Pater grumbled. “I still think you’re not giving it enough of a long view. What about the years you spent ‘enslaved’? How do justify those then?”

“I see where you’re getting at, old man. Everything is a means to an end if the participant is clever enough to have a plan of action. Most of us don’t, I think. We have our dreams, certainly, but as for a long-term vision for our futures? It’s hard enough to see what’s coming tomorrow and how to get through it, let alone five or ten years down the road. Some people, yes. Certainly. I was lucky to be one of them, to gain an extra level of awareness of my position and use it to my advantage.
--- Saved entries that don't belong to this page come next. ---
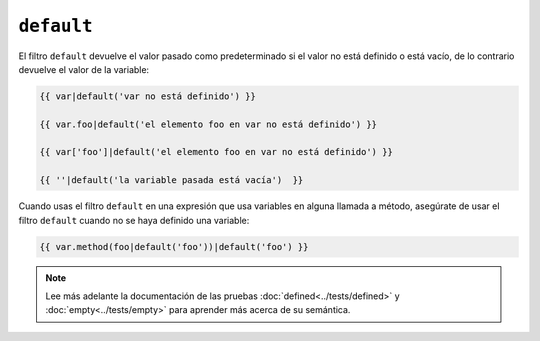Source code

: ``default``
===========

El filtro ``default`` devuelve el valor pasado como predeterminado si el valor no está definido o está vacío, de lo contrario devuelve el valor de la variable:

.. code-block:: jinja

    {{ var|default('var no está definido') }}

    {{ var.foo|default('el elemento foo en var no está definido') }}

    {{ var['foo']|default('el elemento foo en var no está definido') }}

    {{ ''|default('la variable pasada está vacía')  }}

Cuando usas el filtro ``default`` en una expresión que usa variables en alguna llamada a método, asegúrate de usar el filtro ``default`` cuando no se haya definido una variable:

.. code-block:: jinja

    {{ var.method(foo|default('foo'))|default('foo') }}

.. note::

    Lee más adelante la documentación de las pruebas :doc:`defined<../tests/defined>` y :doc:`empty<../tests/empty>` para aprender más acerca de su semántica.
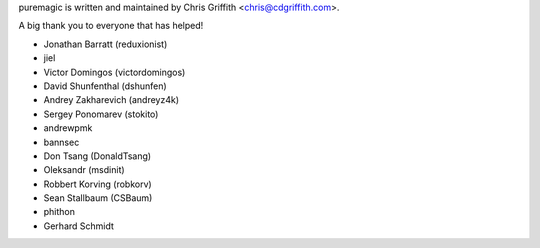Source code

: puremagic is written and maintained by Chris Griffith <chris@cdgriffith.com>.

A big thank you to everyone that has helped!

- Jonathan Barratt (reduxionist)
- jiel
- Victor Domingos (victordomingos)
- David Shunfenthal (dshunfen)
- Andrey Zakharevich (andreyz4k)
- Sergey Ponomarev (stokito)
- andrewpmk
- bannsec
- Don Tsang (DonaldTsang)
- Oleksandr (msdinit)
- Robbert Korving (robkorv)
- Sean Stallbaum (CSBaum)
- phithon
- Gerhard Schmidt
To free myself. I also never had a family to worry about. There are a lot of factors involved, Pater. Some people never wake up to it. Some people do and then reject it, seeing that kind of freedom as too much of a hassle, or an impossibility because they lack the skill or quickness to pull it off. Lots of factors.”

“Does it make them any less-”

“-human? No. If anything it’s simply one of those things. What’s worked for me doesn’t necessarily work for all, I know this.”

“Then we come to a reasonable conclusion. You’ve asked ‘why celebrate employment’, and now you’ve given yourself the answer.”

“I’m sorry?” Jack said, finishing his drink. “I must have missed it.”

“There must be some subset of humanity that has resigned themselves to the fate of employment. And in doing so they’ve created a culture where it’s something to be celebrated, and go through the motions whenever one of their number breaches that achievement. Much like a funeral, not everyone cares for the ceremony. Why not just toss the body into the garden and let the worms deal with it? It’s cultural.”

Jack nodded, slowly, then stood. His head was clear, despite the liquor that he’d been hammering it with for the past hour. He smiled down at Pater and shook the old man’s hand. “Thank you. I do appreciate you setting me straight like this.”

Pater smiled back, returning his young friend’s strong grip in kind. “My pleasure. When will I see you again?”

“Soon, old man. Soon.”


“Once you realize that all the rules are fake, that civility and morality are nothing more than the thinnest of membranes stretched over a chaotic swirling roil of puncturing needles and slashing blades, once you understand that life is for living and nothing more, then you begin to taste the first gentle snowdrops of freedom as they melt on your tongue.

“But there is an avalanche of liberty awaiting beyond that scant initial blush. The pursuit of it, the mad desire to ride its crest like a surfer does a breaking wave, to challenge it and risk being swallowed whole by it? That’s where it’s really at.”